Industries have and will continue to be transformed by using AR enabled headsets: for example Healthcare workers will be able to keep their hands free when working and have critical data fed to them whilst working in difficult clinical environments. Constructions workers in remote locations are able to look at complex equipment and have step by step instructions overlaid for them, no longer reliant on large instructions manual. Architects are able to provide their clients a virtual view of new buildings even when the another building still exists or is an empty plot by augmenting their view. The use of AR in education provides students a new and engaging way to visualise and understand text books. Imagine having the Statue of Liberty as a 10 foot virtual object in the classroom for children to walk around and look at or being able to walk across the Surface of Mars and see the the Mars Rover, all of these are possible using current Hardware and Software and just open up new and exciting ways to learn.

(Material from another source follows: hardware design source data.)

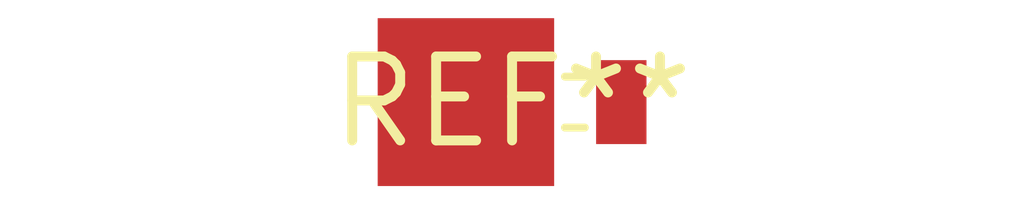
<source format=kicad_pcb>
(kicad_pcb (version 20240108) (generator pcbnew)

  (general
    (thickness 1.6)
  )

  (paper "A4")
  (layers
    (0 "F.Cu" signal)
    (31 "B.Cu" signal)
    (32 "B.Adhes" user "B.Adhesive")
    (33 "F.Adhes" user "F.Adhesive")
    (34 "B.Paste" user)
    (35 "F.Paste" user)
    (36 "B.SilkS" user "B.Silkscreen")
    (37 "F.SilkS" user "F.Silkscreen")
    (38 "B.Mask" user)
    (39 "F.Mask" user)
    (40 "Dwgs.User" user "User.Drawings")
    (41 "Cmts.User" user "User.Comments")
    (42 "Eco1.User" user "User.Eco1")
    (43 "Eco2.User" user "User.Eco2")
    (44 "Edge.Cuts" user)
    (45 "Margin" user)
    (46 "B.CrtYd" user "B.Courtyard")
    (47 "F.CrtYd" user "F.Courtyard")
    (48 "B.Fab" user)
    (49 "F.Fab" user)
    (50 "User.1" user)
    (51 "User.2" user)
    (52 "User.3" user)
    (53 "User.4" user)
    (54 "User.5" user)
    (55 "User.6" user)
    (56 "User.7" user)
    (57 "User.8" user)
    (58 "User.9" user)
  )

  (setup
    (pad_to_mask_clearance 0)
    (pcbplotparams
      (layerselection 0x00010fc_ffffffff)
      (plot_on_all_layers_selection 0x0000000_00000000)
      (disableapertmacros false)
      (usegerberextensions false)
      (usegerberattributes false)
      (usegerberadvancedattributes false)
      (creategerberjobfile false)
      (dashed_line_dash_ratio 12.000000)
      (dashed_line_gap_ratio 3.000000)
      (svgprecision 4)
      (plotframeref false)
      (viasonmask false)
      (mode 1)
      (useauxorigin false)
      (hpglpennumber 1)
      (hpglpenspeed 20)
      (hpglpendiameter 15.000000)
      (dxfpolygonmode false)
      (dxfimperialunits false)
      (dxfusepcbnewfont false)
      (psnegative false)
      (psa4output false)
      (plotreference false)
      (plotvalue false)
      (plotinvisibletext false)
      (sketchpadsonfab false)
      (subtractmaskfromsilk false)
      (outputformat 1)
      (mirror false)
      (drillshape 1)
      (scaleselection 1)
      (outputdirectory "")
    )
  )

  (net 0 "")

  (footprint "D_Powermite_AK" (layer "F.Cu") (at 0 0))

)

</source>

Recently I had the pleasure of presenting an Augmented and Mixed Reality workshop at Eagle Labs to support the 2017 National Coding week and I found it to be a thought provoking and enlightening experience. Whether it be to the young or old the reaction is still the same … ‘Wow’. Many of the audience had heard examples such as ‘Pokeman Go’ the gaming craze that went viral in 2016 and Snapchat which transforms selfies by applying special effects but most were unaware of the underlying technology used. It was a real pleasure in demonstrating different examples of Augmented reality showing people just a small snippet of what can be achieved.
The role of a technology innovators is one of continually pushing boundaries, working with emerging technologies to transform and enable new experiences. It is fascinating and exciting to see how the continual development and innovation in Augmented and Mixed Reality will shape the future use of technology in the classrooms, the workplace and at home.